Latin America's political culture is undergoing profound transformations. New values and ideologies have challenged the old belief systems. New communications and transportation networks are breaking down traditional isolation. It is plain that the older bases of legitimacy are being displaced by a great variety of new ideologies. The economic system has also altered irreversibly. Latin American countries are no longer sleepy, lazy, rural agricultural entities. Argentina, Brazil, Mexico, Venezuela, Chile, Colombia and Peru have taken their place among the more industrialized nations of the world. In these and other Latin American countries, manufacturing, mining, and services generate as much or more GNP as agriculture. A new labor class has risen up.

In many Latin American countries, a strong middle class has also evolved. The problem is that this class is so internally divided that it fails to offer few possibilities of stable rule. Nevertheless, Latin America has been politically stable in the last ten years.

The elite groups are now increasingly differentiated between old landed wealth and new industrial banking, commercial, and manufacturing elements. The social composition of the Church and the military officer corps has changed from upper to middle class. An urban subproletariat has emerged in all countries of Latin America, and in the countryside, the peasant has become better informed, organized, and mobilized (http://www.yahoo.fr).

New political parties have appeared. These have been founded after new ideologies and often are mass based. The extent of governmental policy has greatly expanded. In addition to agrarian reform, economic development, urban policy and family planning, new initiatives have been started which include housing, water supplies, education, health care, electric power, literacy and numeracy programs, irrigation, flood control, highway construction, and reforestation. New norms of honesty and efficiency exist. Governments are increasingly being judged on the basis of their ability to deliver the programs they promised before being elected. And, when presidents deliver to themselves and their friends what they promised to deliver to the people they represent -a more prosperous and better life -, they are impeached by the people. Human rights have become a major issue, although there is room for improvement there. The Lima massacre is a case in point.

The international business environment in which Latin American countries operate has also changed. Latin America is no longer isolated from the rest of the world, producing chiefly for itself.
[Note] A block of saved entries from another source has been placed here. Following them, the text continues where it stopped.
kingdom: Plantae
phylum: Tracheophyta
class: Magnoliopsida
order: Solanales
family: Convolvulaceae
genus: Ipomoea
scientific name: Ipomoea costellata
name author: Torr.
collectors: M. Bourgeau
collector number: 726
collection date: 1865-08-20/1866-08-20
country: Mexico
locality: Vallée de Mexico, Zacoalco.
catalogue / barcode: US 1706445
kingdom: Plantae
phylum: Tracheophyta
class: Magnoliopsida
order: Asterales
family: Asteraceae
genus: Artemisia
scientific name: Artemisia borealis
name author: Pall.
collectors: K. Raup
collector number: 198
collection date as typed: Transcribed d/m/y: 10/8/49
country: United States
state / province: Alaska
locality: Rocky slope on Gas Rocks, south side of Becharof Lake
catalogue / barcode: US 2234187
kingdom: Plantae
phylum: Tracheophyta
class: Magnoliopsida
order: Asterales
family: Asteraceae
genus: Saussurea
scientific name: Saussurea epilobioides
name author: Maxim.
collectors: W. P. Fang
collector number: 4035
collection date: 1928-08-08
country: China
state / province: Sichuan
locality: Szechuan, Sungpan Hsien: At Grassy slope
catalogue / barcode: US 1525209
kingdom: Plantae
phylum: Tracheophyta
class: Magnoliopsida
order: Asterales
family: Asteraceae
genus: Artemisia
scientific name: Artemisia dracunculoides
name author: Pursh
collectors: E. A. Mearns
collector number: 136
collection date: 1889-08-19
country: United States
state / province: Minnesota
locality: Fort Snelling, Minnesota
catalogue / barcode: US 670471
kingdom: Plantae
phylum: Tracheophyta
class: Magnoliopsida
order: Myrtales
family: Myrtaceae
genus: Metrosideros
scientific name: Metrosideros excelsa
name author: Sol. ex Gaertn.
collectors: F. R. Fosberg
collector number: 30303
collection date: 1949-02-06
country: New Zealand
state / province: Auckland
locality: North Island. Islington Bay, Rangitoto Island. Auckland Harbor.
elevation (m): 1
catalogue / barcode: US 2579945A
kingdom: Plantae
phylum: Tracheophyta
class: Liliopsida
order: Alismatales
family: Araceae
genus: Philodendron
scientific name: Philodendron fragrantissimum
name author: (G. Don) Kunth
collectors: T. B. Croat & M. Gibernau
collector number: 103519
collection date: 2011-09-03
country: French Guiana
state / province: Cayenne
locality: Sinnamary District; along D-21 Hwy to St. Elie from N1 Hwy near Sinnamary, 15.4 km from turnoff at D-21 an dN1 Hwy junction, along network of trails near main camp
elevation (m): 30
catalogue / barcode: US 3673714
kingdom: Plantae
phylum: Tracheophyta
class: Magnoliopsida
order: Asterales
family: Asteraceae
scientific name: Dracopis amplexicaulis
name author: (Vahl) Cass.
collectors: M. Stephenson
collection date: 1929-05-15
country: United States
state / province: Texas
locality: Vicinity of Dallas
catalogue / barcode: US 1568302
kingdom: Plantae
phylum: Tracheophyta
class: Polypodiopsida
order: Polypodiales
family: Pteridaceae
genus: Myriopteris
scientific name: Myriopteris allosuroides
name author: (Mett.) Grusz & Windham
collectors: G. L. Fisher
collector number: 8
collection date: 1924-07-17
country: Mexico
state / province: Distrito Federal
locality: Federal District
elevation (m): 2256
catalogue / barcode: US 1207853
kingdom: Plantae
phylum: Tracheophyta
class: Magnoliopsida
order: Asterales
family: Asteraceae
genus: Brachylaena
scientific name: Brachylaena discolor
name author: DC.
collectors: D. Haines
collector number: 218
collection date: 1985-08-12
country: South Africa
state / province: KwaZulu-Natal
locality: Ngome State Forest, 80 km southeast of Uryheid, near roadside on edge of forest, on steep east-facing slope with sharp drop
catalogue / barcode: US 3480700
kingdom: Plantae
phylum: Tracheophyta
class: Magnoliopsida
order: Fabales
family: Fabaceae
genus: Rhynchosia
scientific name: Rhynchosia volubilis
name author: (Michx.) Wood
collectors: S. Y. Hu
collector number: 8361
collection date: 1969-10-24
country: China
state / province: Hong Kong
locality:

It is now permanently linked to the global market. The decline of United States dominance in Latin America is also evident. Business from Japan, the United Kingdom, Germany, Italy, France, South Korea, and China are beating out U.S. competitors for the major contracts in Latin America. However, one should not lose sight of the reality. Shades of elitism and authoritarian mentality still exist. It is exactly the conflict between these rival conceptions, the change-oriented forces on the one hand and the defenders of the status quo on the other, that lies at the heart of contemporary Latin American politics. The struggle is certain to continue as Latin America takes charge of its own future.